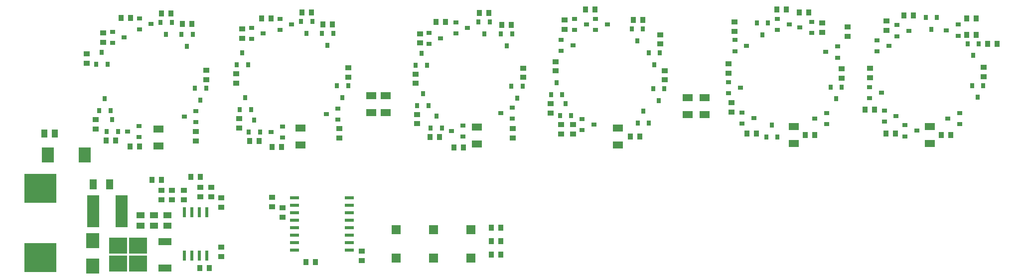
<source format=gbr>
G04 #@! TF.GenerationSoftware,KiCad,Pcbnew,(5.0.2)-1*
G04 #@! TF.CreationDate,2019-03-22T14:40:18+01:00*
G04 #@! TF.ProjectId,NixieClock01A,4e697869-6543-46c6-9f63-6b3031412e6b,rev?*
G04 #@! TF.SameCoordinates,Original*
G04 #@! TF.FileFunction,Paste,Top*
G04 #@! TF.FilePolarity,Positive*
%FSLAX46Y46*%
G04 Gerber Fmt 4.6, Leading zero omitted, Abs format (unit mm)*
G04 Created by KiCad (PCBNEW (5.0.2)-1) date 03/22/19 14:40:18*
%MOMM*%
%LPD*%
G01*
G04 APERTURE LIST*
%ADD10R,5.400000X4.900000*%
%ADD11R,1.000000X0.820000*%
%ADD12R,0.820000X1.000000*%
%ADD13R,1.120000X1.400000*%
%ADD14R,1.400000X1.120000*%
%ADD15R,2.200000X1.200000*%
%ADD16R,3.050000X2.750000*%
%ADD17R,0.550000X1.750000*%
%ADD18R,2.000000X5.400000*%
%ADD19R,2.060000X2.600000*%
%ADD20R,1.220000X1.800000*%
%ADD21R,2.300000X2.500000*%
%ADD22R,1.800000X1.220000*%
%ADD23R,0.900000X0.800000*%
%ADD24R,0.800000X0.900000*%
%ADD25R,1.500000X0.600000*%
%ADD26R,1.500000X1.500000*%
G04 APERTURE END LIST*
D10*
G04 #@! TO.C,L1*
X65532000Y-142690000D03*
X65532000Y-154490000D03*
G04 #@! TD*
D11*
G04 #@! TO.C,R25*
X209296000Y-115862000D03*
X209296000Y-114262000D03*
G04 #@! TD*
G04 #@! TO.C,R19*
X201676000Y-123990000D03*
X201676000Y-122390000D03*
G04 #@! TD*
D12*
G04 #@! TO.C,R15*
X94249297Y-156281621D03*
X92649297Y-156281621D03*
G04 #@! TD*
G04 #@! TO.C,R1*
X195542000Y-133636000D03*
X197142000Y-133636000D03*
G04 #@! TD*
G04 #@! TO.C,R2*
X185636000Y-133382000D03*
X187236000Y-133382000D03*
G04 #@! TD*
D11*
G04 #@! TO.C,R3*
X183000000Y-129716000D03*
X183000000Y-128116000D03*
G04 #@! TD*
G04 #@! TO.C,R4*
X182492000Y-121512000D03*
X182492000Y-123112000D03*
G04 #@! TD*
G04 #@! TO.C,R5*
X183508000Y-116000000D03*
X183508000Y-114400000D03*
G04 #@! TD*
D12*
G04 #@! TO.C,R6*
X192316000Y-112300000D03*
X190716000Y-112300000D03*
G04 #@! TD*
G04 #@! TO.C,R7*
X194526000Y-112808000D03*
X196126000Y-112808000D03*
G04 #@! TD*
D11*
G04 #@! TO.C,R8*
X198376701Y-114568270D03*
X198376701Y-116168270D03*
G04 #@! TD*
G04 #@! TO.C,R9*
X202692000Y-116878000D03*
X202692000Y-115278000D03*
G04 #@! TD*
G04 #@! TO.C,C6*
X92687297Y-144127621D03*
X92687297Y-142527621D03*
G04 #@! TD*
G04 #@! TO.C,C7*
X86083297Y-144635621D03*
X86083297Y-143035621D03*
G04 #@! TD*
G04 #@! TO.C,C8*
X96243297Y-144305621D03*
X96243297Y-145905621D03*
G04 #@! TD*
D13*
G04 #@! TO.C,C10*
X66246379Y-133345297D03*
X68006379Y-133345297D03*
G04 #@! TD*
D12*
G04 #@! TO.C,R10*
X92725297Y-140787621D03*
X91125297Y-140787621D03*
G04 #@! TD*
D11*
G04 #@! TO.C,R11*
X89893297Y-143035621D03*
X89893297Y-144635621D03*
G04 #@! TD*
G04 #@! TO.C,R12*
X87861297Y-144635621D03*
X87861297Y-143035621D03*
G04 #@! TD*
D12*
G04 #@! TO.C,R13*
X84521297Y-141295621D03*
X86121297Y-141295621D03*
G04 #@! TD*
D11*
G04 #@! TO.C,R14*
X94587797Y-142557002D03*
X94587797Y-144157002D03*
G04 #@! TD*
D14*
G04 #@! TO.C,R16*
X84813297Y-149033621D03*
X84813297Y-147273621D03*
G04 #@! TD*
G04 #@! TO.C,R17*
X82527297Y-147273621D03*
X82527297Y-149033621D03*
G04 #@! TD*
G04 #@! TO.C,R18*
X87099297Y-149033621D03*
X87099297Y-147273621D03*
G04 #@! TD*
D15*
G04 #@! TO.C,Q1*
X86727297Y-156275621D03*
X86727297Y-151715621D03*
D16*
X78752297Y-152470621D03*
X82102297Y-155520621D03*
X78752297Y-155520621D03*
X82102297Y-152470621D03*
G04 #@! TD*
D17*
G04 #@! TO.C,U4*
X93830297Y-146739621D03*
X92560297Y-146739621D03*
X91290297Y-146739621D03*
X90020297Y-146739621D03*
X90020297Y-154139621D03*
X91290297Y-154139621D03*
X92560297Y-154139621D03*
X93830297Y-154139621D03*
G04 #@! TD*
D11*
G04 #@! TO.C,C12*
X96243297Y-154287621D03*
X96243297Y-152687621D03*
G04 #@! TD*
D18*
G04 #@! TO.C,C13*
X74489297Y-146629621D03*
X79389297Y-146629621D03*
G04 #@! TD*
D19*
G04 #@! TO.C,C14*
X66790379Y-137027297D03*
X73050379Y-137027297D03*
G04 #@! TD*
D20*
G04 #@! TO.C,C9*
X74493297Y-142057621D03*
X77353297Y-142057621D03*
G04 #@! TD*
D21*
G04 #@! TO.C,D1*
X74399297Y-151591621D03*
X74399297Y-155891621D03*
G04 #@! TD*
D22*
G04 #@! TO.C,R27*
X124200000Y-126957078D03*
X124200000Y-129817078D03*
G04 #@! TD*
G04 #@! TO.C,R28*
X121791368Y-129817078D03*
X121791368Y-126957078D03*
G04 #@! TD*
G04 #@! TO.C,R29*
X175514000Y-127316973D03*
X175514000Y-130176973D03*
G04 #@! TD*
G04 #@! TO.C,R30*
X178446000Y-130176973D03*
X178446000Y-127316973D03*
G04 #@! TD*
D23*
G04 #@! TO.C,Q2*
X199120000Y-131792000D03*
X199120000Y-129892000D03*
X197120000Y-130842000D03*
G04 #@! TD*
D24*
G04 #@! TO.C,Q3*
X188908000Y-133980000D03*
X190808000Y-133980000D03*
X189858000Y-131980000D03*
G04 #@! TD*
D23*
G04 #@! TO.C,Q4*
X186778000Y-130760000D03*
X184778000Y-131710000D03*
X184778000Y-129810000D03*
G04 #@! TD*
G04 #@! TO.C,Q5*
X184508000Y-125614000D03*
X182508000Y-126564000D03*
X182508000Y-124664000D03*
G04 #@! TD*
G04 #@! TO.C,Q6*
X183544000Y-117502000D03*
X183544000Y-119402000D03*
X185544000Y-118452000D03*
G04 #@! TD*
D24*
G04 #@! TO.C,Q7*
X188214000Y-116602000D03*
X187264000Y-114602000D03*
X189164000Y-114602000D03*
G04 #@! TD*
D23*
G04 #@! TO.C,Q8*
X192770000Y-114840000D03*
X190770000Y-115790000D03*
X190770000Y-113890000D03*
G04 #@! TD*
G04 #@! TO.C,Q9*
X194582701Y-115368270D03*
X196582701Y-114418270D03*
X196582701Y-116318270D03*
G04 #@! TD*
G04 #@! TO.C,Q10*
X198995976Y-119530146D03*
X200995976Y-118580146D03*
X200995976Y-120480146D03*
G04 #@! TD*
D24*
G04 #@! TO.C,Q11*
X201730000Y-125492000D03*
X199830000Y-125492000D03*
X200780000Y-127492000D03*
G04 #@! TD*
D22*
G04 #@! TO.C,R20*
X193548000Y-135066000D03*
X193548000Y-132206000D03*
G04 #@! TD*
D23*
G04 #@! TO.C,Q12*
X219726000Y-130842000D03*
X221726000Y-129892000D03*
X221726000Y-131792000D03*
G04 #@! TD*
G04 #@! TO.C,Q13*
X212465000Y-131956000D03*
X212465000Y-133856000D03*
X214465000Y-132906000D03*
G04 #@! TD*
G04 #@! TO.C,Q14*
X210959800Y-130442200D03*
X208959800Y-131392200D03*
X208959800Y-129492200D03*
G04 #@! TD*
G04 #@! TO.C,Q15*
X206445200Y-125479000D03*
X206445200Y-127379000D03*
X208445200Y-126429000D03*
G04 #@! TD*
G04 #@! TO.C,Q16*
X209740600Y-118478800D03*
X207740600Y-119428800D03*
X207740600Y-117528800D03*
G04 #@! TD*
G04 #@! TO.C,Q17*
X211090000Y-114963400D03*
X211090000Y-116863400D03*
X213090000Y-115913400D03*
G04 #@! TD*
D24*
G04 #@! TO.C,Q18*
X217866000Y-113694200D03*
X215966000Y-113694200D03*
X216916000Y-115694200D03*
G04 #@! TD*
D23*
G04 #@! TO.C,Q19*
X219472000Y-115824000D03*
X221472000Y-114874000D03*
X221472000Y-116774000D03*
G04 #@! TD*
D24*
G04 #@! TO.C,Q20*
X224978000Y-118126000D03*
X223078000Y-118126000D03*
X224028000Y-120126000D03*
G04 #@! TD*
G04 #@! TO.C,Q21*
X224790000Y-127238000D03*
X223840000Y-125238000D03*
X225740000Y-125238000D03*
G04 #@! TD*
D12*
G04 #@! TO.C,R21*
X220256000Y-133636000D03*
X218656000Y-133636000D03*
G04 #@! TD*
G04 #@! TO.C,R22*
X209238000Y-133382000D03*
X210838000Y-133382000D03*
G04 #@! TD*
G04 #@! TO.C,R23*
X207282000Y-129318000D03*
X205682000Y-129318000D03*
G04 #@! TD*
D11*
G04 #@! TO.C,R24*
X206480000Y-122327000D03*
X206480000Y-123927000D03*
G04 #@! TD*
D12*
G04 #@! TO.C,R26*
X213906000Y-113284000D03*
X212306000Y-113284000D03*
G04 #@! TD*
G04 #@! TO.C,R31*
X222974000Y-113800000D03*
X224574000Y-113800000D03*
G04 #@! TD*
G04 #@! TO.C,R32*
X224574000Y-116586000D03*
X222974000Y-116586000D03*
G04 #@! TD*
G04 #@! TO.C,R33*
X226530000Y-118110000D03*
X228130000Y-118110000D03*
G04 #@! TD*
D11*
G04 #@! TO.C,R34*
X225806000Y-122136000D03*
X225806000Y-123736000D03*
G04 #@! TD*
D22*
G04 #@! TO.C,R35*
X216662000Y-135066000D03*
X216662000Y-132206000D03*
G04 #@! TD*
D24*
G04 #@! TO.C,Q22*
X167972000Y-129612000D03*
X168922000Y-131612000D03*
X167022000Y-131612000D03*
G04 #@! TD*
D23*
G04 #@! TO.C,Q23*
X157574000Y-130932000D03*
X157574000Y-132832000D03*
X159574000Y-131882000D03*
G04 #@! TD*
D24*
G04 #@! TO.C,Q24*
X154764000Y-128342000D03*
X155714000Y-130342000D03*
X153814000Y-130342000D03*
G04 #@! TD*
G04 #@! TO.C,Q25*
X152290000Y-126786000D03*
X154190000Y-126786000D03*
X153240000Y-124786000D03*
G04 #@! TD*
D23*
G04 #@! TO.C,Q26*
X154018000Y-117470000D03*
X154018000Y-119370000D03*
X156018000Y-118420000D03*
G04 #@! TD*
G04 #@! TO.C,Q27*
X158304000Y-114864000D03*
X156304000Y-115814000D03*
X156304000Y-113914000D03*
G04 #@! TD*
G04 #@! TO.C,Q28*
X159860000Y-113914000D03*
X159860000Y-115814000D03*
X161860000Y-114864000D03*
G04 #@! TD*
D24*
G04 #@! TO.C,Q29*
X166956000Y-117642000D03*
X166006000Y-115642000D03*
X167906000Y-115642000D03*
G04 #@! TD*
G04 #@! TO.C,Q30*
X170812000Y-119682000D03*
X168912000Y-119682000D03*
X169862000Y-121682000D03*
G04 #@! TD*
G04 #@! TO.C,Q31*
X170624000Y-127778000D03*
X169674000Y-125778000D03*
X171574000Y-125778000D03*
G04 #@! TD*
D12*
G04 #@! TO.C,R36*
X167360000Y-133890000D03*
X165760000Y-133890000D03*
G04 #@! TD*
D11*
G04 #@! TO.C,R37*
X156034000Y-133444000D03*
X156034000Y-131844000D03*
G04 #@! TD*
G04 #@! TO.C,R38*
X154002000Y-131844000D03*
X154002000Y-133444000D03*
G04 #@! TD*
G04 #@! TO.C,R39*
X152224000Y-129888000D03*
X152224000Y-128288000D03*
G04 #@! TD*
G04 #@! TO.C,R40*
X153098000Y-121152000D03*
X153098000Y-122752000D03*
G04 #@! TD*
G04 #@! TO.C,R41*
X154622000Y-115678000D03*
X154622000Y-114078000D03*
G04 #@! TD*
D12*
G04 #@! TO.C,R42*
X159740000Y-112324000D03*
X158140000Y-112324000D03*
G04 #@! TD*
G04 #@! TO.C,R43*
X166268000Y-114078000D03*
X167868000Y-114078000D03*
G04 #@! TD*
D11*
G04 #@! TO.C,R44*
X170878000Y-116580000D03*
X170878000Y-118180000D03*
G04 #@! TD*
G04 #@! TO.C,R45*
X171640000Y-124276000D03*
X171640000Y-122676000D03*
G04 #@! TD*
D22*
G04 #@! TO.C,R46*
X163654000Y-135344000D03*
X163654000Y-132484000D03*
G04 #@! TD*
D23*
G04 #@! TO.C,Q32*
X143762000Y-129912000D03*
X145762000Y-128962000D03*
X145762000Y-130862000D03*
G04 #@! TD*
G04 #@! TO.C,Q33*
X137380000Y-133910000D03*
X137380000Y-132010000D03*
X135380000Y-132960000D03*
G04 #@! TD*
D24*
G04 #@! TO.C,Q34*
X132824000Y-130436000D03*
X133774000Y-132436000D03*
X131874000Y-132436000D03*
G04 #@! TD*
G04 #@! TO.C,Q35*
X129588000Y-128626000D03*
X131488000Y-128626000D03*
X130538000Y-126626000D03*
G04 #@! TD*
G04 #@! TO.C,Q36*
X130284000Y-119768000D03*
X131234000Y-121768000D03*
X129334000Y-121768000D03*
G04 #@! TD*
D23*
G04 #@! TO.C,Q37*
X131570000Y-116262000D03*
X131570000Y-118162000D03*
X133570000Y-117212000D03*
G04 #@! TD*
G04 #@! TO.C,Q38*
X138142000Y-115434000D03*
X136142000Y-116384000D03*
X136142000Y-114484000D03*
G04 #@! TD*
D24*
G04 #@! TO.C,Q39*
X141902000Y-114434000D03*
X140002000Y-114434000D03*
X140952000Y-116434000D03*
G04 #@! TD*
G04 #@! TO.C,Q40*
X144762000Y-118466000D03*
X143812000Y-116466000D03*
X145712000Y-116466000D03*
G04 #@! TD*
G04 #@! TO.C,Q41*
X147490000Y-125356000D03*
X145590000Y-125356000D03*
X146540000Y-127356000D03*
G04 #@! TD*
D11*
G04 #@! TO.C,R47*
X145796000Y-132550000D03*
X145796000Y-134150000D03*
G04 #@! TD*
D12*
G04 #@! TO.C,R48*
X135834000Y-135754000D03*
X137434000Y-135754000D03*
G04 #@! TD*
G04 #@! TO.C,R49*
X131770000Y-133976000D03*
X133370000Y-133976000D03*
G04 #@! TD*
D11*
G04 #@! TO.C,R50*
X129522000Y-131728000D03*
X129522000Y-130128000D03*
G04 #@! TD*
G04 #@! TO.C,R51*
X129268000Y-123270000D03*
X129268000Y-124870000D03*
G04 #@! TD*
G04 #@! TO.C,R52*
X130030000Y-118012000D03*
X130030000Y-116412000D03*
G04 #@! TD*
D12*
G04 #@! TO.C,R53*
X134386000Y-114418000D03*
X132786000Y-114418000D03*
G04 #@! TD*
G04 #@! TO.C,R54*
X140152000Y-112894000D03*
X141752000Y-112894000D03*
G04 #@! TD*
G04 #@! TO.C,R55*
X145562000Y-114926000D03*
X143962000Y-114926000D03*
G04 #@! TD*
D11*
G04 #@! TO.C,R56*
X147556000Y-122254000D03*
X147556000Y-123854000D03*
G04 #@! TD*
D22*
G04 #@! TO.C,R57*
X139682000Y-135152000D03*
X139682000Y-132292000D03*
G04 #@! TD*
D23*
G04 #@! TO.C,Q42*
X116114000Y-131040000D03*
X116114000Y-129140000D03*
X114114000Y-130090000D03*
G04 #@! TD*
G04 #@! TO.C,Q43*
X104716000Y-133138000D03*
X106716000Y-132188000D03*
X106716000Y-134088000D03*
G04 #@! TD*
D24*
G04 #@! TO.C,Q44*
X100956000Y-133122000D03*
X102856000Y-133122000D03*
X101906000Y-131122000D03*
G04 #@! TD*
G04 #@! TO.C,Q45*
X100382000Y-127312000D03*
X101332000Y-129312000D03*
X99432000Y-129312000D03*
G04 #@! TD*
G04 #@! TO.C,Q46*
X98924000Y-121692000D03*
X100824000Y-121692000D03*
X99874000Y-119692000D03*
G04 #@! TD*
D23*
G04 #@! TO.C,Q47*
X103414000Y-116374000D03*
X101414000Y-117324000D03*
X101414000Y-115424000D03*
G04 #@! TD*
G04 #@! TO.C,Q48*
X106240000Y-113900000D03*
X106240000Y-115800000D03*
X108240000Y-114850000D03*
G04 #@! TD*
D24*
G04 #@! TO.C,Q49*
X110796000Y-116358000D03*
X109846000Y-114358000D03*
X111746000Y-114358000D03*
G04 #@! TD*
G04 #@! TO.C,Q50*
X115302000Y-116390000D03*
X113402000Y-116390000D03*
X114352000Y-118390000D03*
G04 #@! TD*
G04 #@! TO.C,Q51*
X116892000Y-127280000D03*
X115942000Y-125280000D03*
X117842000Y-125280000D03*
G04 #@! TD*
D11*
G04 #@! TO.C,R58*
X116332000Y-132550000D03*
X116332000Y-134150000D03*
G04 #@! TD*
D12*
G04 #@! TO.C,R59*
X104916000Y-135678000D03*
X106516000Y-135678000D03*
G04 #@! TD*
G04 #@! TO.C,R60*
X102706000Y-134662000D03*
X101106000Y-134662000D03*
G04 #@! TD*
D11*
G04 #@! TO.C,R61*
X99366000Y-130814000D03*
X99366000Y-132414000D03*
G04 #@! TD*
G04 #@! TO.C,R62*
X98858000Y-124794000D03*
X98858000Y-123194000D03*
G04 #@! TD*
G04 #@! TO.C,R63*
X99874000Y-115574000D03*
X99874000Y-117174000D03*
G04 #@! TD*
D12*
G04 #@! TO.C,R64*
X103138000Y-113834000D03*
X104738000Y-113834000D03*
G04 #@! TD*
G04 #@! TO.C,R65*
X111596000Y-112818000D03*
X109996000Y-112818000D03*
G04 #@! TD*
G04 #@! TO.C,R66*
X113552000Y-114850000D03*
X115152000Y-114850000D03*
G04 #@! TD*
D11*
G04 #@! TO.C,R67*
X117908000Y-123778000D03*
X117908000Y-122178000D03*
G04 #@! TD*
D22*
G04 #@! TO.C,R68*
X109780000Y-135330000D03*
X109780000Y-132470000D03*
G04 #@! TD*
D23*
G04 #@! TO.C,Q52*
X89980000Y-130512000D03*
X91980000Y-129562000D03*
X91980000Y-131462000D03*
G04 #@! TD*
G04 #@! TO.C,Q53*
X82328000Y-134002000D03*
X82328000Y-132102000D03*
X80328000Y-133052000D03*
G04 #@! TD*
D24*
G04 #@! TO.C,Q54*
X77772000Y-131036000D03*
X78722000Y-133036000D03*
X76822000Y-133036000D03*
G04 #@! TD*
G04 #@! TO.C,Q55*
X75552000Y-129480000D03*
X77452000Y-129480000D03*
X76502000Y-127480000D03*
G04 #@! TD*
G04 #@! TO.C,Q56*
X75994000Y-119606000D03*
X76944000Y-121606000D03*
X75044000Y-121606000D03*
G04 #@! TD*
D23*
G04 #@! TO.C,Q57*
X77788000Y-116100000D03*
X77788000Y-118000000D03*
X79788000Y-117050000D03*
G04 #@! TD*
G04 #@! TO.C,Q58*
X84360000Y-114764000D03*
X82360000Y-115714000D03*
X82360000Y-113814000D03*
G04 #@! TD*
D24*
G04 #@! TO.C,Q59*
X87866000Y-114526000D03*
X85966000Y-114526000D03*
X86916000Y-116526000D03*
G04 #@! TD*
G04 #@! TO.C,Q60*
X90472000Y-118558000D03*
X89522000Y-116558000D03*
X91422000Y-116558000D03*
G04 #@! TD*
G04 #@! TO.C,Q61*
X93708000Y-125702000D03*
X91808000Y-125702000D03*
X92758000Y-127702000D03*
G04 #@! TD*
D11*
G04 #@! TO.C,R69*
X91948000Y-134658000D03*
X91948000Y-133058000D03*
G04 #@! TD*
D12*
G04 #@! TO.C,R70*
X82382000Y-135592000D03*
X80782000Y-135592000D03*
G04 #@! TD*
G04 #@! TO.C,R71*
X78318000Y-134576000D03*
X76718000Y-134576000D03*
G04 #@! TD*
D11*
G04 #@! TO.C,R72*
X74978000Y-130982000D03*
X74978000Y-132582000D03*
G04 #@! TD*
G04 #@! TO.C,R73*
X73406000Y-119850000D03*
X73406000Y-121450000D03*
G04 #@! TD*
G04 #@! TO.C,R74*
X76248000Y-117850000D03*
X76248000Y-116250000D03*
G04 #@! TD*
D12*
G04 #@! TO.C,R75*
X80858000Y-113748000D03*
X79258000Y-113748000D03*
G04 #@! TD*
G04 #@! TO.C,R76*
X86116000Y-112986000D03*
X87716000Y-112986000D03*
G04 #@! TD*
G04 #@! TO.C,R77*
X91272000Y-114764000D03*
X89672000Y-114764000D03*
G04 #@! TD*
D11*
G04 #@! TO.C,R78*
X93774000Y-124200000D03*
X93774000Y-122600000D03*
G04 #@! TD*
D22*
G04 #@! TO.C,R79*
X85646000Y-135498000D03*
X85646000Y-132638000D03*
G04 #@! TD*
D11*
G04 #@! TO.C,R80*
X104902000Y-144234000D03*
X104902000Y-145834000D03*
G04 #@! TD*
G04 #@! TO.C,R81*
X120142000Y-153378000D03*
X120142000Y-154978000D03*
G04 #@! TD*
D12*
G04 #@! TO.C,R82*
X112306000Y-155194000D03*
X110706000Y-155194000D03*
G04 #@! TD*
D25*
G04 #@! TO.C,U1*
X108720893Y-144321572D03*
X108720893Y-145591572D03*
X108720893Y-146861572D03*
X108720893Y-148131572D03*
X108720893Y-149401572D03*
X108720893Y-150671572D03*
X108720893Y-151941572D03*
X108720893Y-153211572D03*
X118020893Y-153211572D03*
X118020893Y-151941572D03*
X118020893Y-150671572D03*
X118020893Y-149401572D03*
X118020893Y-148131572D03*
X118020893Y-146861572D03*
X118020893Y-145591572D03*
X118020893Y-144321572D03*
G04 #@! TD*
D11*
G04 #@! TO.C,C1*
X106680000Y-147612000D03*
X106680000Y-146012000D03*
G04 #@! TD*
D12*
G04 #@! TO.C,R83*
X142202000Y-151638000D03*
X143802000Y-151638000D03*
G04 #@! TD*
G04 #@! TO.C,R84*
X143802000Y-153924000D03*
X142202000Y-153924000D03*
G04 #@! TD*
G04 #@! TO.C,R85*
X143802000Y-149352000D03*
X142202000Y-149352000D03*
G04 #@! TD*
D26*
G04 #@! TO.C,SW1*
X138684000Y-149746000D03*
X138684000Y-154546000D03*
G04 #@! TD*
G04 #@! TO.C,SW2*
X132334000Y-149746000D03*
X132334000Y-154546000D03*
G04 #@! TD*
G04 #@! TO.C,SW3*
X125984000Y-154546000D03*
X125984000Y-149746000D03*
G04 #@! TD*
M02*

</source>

-*-

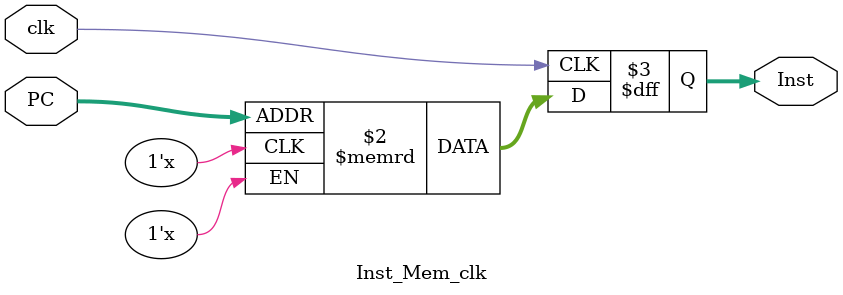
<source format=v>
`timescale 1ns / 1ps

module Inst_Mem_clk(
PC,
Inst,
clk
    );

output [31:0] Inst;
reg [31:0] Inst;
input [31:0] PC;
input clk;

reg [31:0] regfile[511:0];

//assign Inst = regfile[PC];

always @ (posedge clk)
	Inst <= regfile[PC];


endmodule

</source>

-*-

__WHAT TO PRODUCE__: All that belongs in your answer is the stretch of entries above from the line with "X156034000Y-133444000D03*" through the line with "X145590000Y-125356000D03*", printed exactly.

__SOLUTION__:
X156034000Y-133444000D03*
X156034000Y-131844000D03*
G04 #@! TD*
G04 #@! TO.C,R38*
X154002000Y-131844000D03*
X154002000Y-133444000D03*
G04 #@! TD*
G04 #@! TO.C,R39*
X152224000Y-129888000D03*
X152224000Y-128288000D03*
G04 #@! TD*
G04 #@! TO.C,R40*
X153098000Y-121152000D03*
X153098000Y-122752000D03*
G04 #@! TD*
G04 #@! TO.C,R41*
X154622000Y-115678000D03*
X154622000Y-114078000D03*
G04 #@! TD*
D12*
G04 #@! TO.C,R42*
X159740000Y-112324000D03*
X158140000Y-112324000D03*
G04 #@! TD*
G04 #@! TO.C,R43*
X166268000Y-114078000D03*
X167868000Y-114078000D03*
G04 #@! TD*
D11*
G04 #@! TO.C,R44*
X170878000Y-116580000D03*
X170878000Y-118180000D03*
G04 #@! TD*
G04 #@! TO.C,R45*
X171640000Y-124276000D03*
X171640000Y-122676000D03*
G04 #@! TD*
D22*
G04 #@! TO.C,R46*
X163654000Y-135344000D03*
X163654000Y-132484000D03*
G04 #@! TD*
D23*
G04 #@! TO.C,Q32*
X143762000Y-129912000D03*
X145762000Y-128962000D03*
X145762000Y-130862000D03*
G04 #@! TD*
G04 #@! TO.C,Q33*
X137380000Y-133910000D03*
X137380000Y-132010000D03*
X135380000Y-132960000D03*
G04 #@! TD*
D24*
G04 #@! TO.C,Q34*
X132824000Y-130436000D03*
X133774000Y-132436000D03*
X131874000Y-132436000D03*
G04 #@! TD*
G04 #@! TO.C,Q35*
X129588000Y-128626000D03*
X131488000Y-128626000D03*
X130538000Y-126626000D03*
G04 #@! TD*
G04 #@! TO.C,Q36*
X130284000Y-119768000D03*
X131234000Y-121768000D03*
X129334000Y-121768000D03*
G04 #@! TD*
D23*
G04 #@! TO.C,Q37*
X131570000Y-116262000D03*
X131570000Y-118162000D03*
X133570000Y-117212000D03*
G04 #@! TD*
G04 #@! TO.C,Q38*
X138142000Y-115434000D03*
X136142000Y-116384000D03*
X136142000Y-114484000D03*
G04 #@! TD*
D24*
G04 #@! TO.C,Q39*
X141902000Y-114434000D03*
X140002000Y-114434000D03*
X140952000Y-116434000D03*
G04 #@! TD*
G04 #@! TO.C,Q40*
X144762000Y-118466000D03*
X143812000Y-116466000D03*
X145712000Y-116466000D03*
G04 #@! TD*
G04 #@! TO.C,Q41*
X147490000Y-125356000D03*
X145590000Y-125356000D03*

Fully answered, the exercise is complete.